To further expound on this. ASIC (like AMD CPUs) is a lot like software work. The engineers that create a lot of the digital logic aren't dealing with individual transistors, instead they are saying "give me an accumulator for this section of code" and the HDL provides it. The definition of that module exists elsewhere and is shared throughout the system.

This is how the complexity can be wrangled.

Now, MOST of the work is automated for digital logic. However, we live in an analog world. So, there is (As far as I'm aware) still quite a bit of work for analog engineers to bend the analog reality into digital. In the real world, changing current creates magnetic fields which means you need definitions limiting voltages and defining how close a signal line can be to avoid cross talk. Square waves are hard to come by, so there's effort in timing and voltage bands to make sure you aren't registering a "1" when it should have been a "0".
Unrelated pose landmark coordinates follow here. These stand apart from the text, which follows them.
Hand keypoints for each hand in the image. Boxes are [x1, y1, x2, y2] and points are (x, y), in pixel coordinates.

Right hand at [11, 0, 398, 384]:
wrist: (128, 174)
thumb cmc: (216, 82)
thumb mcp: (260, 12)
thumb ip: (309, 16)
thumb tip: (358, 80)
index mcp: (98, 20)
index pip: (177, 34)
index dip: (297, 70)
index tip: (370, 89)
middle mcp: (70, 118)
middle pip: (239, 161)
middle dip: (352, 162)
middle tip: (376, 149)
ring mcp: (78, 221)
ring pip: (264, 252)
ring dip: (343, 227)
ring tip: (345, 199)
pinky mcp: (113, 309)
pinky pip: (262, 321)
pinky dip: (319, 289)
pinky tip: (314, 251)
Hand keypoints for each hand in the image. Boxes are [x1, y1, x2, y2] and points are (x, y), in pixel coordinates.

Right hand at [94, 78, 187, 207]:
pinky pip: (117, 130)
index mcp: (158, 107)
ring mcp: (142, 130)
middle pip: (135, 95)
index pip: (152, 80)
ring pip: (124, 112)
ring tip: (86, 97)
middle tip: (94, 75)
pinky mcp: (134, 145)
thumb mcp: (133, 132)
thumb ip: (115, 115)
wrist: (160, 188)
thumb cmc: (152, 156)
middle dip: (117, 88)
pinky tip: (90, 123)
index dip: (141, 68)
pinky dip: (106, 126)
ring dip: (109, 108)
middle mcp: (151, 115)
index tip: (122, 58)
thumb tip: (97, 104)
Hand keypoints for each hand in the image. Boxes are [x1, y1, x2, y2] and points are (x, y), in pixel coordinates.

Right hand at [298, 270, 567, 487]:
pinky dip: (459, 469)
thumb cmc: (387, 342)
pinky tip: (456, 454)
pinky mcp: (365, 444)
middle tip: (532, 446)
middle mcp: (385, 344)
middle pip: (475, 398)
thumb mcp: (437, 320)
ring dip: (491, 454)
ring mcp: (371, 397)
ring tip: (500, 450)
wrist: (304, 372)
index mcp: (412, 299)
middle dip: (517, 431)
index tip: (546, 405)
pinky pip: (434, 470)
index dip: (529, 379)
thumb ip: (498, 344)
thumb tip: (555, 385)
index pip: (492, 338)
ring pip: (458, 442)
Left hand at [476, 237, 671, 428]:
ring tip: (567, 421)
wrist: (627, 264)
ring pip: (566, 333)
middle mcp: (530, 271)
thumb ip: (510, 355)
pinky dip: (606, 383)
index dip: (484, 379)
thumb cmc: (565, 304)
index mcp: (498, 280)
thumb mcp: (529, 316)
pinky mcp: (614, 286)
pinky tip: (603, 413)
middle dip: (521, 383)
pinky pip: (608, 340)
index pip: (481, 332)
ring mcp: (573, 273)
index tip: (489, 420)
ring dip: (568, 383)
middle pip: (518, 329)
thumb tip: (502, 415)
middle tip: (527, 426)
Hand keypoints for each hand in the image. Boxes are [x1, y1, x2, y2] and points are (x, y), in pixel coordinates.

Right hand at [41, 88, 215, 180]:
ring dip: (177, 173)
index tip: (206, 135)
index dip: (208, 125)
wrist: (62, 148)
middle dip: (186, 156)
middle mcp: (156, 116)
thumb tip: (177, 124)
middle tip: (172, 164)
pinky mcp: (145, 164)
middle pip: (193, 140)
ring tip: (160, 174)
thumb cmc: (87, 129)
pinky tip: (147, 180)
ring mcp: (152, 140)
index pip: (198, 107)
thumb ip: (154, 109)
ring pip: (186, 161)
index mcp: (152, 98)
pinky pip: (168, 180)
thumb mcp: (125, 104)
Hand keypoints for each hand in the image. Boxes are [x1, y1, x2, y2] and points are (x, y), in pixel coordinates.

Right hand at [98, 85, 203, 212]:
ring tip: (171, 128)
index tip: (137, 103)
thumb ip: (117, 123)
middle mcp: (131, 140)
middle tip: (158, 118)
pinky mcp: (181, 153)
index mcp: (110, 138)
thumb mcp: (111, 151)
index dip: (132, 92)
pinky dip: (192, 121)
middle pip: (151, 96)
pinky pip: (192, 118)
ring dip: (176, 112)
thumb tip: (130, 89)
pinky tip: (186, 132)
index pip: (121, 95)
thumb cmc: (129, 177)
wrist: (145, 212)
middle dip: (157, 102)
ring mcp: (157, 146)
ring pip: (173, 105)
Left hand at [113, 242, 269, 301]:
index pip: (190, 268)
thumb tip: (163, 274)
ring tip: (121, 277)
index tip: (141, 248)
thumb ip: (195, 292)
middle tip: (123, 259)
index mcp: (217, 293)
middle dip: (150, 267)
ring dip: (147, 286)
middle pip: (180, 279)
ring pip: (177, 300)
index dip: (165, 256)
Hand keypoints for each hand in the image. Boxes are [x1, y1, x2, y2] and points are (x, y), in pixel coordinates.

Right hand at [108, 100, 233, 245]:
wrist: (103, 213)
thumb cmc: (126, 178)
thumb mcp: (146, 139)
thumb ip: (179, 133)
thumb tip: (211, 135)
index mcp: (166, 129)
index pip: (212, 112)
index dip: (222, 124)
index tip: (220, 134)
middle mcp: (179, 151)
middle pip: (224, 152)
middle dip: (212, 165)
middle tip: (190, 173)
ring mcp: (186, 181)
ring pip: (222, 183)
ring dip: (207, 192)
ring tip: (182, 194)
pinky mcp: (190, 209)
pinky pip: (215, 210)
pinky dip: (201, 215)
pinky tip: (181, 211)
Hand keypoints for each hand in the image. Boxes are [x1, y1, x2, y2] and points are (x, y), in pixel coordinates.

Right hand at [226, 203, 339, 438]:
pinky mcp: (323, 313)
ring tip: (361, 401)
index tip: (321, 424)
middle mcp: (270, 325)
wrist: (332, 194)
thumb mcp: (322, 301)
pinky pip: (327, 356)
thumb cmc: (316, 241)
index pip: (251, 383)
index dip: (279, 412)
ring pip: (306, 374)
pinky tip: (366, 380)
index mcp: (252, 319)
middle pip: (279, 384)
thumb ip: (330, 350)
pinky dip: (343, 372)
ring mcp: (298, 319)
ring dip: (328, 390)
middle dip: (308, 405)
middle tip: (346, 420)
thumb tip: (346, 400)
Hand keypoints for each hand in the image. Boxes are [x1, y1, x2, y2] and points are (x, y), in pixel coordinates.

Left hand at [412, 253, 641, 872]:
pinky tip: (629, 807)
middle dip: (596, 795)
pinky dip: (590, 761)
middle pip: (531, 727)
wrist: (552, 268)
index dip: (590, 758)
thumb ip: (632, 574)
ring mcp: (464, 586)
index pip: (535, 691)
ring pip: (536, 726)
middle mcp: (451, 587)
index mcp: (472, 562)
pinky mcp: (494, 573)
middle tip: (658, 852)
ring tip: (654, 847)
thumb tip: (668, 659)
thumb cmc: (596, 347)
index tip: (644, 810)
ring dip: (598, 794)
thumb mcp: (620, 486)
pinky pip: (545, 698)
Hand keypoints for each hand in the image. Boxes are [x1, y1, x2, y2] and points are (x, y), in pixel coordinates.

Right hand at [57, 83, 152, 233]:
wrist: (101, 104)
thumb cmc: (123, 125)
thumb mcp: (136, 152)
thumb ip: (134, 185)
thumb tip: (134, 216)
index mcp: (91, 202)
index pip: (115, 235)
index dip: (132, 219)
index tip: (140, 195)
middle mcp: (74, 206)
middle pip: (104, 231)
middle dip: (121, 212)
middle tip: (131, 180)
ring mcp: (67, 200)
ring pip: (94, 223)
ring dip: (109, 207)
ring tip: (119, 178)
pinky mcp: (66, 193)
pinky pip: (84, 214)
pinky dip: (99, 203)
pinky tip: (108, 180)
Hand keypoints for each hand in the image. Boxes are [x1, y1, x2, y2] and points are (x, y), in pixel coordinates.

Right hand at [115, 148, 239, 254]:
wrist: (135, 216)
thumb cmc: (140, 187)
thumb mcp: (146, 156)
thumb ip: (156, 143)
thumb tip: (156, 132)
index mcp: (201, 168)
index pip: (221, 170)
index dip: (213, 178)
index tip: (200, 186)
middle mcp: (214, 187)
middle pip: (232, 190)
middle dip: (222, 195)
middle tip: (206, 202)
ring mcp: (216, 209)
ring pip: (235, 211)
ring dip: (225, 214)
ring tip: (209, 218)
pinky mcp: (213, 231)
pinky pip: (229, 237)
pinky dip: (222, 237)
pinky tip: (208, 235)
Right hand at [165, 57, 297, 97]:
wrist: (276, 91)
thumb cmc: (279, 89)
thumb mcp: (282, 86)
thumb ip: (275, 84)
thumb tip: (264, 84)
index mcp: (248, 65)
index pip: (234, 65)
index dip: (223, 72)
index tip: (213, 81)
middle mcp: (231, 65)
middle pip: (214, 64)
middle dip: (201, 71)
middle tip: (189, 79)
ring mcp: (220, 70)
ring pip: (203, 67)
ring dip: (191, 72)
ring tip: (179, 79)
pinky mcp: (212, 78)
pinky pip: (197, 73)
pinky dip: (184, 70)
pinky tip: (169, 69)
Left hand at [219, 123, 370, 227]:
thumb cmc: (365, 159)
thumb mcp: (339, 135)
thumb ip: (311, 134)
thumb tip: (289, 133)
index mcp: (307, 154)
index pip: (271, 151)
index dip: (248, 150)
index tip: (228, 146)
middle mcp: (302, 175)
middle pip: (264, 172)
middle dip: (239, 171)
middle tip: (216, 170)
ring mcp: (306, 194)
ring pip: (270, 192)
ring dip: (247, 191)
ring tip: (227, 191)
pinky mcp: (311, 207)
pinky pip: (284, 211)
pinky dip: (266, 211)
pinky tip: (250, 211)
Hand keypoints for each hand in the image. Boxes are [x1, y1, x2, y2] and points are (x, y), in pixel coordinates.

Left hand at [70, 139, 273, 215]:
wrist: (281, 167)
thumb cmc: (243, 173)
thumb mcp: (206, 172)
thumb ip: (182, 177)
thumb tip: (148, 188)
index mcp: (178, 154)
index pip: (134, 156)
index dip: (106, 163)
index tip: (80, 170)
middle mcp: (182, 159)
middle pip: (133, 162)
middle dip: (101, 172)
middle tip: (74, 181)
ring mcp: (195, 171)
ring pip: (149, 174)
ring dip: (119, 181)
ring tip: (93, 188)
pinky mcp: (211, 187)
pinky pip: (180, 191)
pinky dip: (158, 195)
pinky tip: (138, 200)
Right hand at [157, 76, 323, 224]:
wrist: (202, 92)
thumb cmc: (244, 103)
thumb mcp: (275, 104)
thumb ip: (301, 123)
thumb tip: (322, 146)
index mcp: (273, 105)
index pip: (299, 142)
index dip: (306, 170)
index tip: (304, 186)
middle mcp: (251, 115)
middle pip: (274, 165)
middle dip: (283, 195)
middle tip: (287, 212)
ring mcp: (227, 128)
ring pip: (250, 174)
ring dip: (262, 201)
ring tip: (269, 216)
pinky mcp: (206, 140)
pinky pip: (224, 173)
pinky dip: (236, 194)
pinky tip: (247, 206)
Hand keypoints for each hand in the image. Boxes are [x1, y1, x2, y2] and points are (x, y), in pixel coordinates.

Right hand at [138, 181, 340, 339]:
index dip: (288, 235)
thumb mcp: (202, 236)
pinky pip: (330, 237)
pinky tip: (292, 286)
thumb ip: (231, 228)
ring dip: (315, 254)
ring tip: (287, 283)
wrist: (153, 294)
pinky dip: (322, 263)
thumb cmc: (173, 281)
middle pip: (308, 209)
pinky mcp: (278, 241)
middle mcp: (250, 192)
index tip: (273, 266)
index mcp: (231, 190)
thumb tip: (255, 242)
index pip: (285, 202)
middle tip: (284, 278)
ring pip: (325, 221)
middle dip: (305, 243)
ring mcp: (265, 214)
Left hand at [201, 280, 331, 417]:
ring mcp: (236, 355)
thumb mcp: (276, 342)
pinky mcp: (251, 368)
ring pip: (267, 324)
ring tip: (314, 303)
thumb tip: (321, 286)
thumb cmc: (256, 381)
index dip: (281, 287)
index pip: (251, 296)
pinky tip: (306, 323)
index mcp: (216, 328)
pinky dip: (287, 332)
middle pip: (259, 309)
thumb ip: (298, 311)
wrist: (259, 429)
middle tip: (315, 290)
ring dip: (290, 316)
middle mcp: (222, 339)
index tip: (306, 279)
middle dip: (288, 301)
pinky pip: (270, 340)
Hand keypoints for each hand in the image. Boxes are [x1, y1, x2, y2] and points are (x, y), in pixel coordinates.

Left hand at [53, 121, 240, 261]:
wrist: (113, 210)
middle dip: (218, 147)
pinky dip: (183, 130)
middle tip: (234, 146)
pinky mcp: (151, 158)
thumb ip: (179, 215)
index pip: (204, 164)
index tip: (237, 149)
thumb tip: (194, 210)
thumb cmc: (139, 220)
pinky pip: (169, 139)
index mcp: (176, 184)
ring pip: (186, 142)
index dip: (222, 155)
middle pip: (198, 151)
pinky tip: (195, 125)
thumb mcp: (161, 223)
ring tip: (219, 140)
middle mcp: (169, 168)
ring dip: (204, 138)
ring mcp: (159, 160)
Several of my professors were intel engineers. From what they told me, the ratios of employment were something like 100 digital engineers to 10 analog engineers to 1 Physicist/materials engineer.


They use EDA (Electronic Design Automation) software, there are only a handful of vendors, the largest probably being Mentor Graphics, now owned by Siemens. So, yes, they use automation to algorithmically build and track/resolve refactors as they design CPUs. CPUs are /generally/ block-type designs these days, so particular functions get repeated identically in different places and can be somewhat abstracted away in your EDA.

It's still enormously complex, and way more complex than the last time I touched this stuff more than 15 years ago.


I love that the EDA industry still uses Tcl heavily. Warms my heart.


It was entirely laid out by hand until the 286. Using standard cells in the 386 enabled the switch from microcode to a mostly hardwired core.